### EXERCISE DESCRIPTION
Continue the text on the Turkestan red pika from where it stops.

### SOURCE TEXT
==*==
The region of Turkestan is present in central Asia between the Gobi Desert and the Caspian Sea, and comprises Xinjiang, Kazakhstan, Kyrgyzstan, Tajikistan, Turkmenistan, and Uzbekistan. The Turkestan red pika is found in the mountains in western Xinjiang in China, and sporadically in the central Asian mountains such as the Pamir Mountains in Tajikistan, and the Tien Shan Mountains in southeastern Uzbekistan, Kyrgyzstan, and southeastern Kazakhstan. It is also probably found in northern Afghanistan. It is considered to be commonly found in the Iskanderkul Lake area of Tajikistan, and the Great Alma-Ata Lake area in Kazakhstan. Its range is allopatric with that of the Chinese red pika.

It is a rock-dwelling pika which usually inhabits talus deposits (collection of broken rock pieces at the base of cliffs, volcanoes, or valley shoulders, accumulated due to periodic rockfall from adjacent cliff faces) and takes shelter in large boulders. It is typically found at moderate elevations of less than 3000 m from sea level, despite the availability of the talus environment.

== Behavior and ecology ==
The Turkestan red pika is a diurnal species, and is more active at dusk than at dawn. It lives in families consisting of the adult male, adult female and, during the reproductive season, their young. The population levels tend to remain constant each year. It has a low population density of 12 to 20 individuals, or 3 to 3.5 families, per hectare. Adjacent family territory centres are generally separated by 50 to 100 m, but can be as close as 20 to 30 m. Like other pika species, it is a generalist herbivore, and stores vegetation in the form of hayplies (piles of grass, legumes, or other herbaceous plants that serve as animal fodder). However, unlike most other pikas, it does not feed in open meadows, but in an area of within 2 m from the talus-vegetation edge. They have wide home ranges and can find sufficient food, as the vegetation on the talus is widely dispersed.
==*==
(Page images and extracted text)
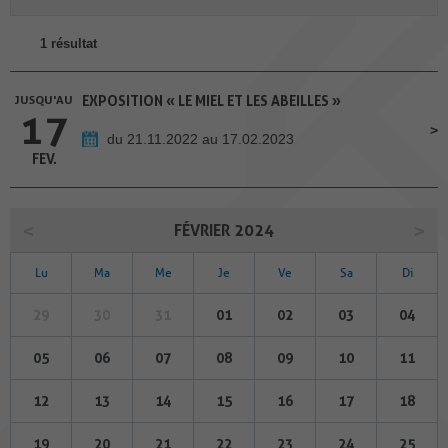
1 résultat
JUSQU'AU
EXPOSITION « LE MIEL ET LES ABEILLES »
17
du 21.11.2022 au 17.02.2023
FEV.
FÉVRIER 2024
Lu
Ma
Me
Je
Ve
Sa
Di
29
30
31
01
02
03
04
05
06
07
08
09
10
11
12
13
14
15
16
17
18
19
20
21
22
23
24
25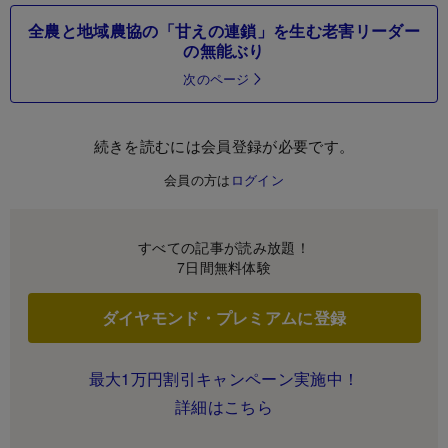
全農と地域農協の「甘えの連鎖」を生む老害リーダー
の無能ぶり
次のページ
続きを読むには会員登録が必要です。
会員の方は
ログイン
すべての記事が読み放題！
7日間無料体験
ダイヤモンド・プレミアムに登録
最大1万円割引キャンペーン実施中！
詳細はこちら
==*==
### RESULT FOR THIS TASK
The female has a low fertility rate, and generally produces two litters each year, with two to six (averaging 4.2) young, during the breeding season from spring to summer. The offspring are not reproductively active in their birth summer. Throughout much of the summer after their birth, the young live with their parents and forage on vegetation stored by them. During the following winter most juveniles live with their parents. The adult male and the female are rarely seen together during autumn, even though they have a mutual home range.

The stoat (Mustela erminea) is a major predator, and 19% of its feces were found to contain furs of the Turkestan red pika.

== Status and conservation ==
Since 1996, the Turkestan red pika is rated as a species of least concern on the IUCN Red List of Endangered Species. This is because although it has a patchy distribution, it is a widespread species in suitable habitat. It also has a stable population trend. There are no known major threats to the species, although low population density and low fertility rates are possible reasons for concern. At one time it used to be trapped for its fur, but that practice has now stopped. It is considered a near threatened species by the Chinese authorities in its distribution in that country.